One needs to distinguish between taking into account time “lost” on raising children and getting a job one wouldn’t otherwise because one’s spouse has been offered a job. In the former case, quite apart from any other motivation, it is the right thing to do in the interest of the employer: a job isn’t offered as a reward for work done in the past, but because the employer thinks good work will be done in the future. Work done in the past is just a proxy, a way to estimate, what future performance will be. Not taking stuff into account could mean hiring the wrong person. (For example, how often does someone get on the shortlist because he was a Hubble Fellow, without any further investigation of what he has achieved, especially during the time as Hubble Fellow; my view is that one should set the bar higher for someone who, for whatever reason, has had a good position with good possibilities.)
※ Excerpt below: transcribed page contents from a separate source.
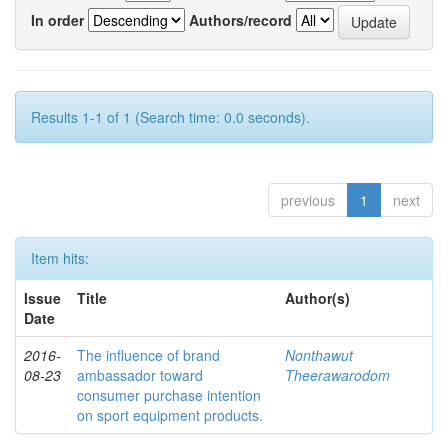
In order
Authors/record
Results 1-1 of 1 (Search time: 0.0 seconds).
previous
1
next
Item hits:
Issue
Title
Author(s)
Date
2016-
The influence of brand
Nonthawut
08-23
ambassador toward
Theerawarodom
consumer purchase intention
on sport equipment products.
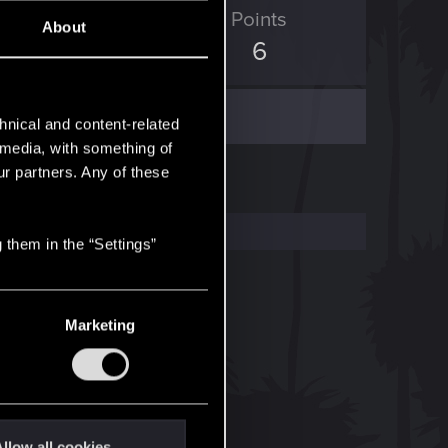
ED Points
Points
About
0
6
hnical and content-related
l media, with something of
ur partners. Any of these
 them in the “Settings”
Marketing
llow all cookies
There’s a very simple reform. You can’t base tenure on race, sex, or disability. Ban tenure decisions based on grant gathering.
To get more bang for the grant buck, ban institutional overhead. Ban investigator salaries and fringe. If the institution wants research, they can pay for the investigator’s time.
Make the review process blind. Forbid any indication of a proposal’s author. Any clues in a proposal to the author’s identity disqualify it.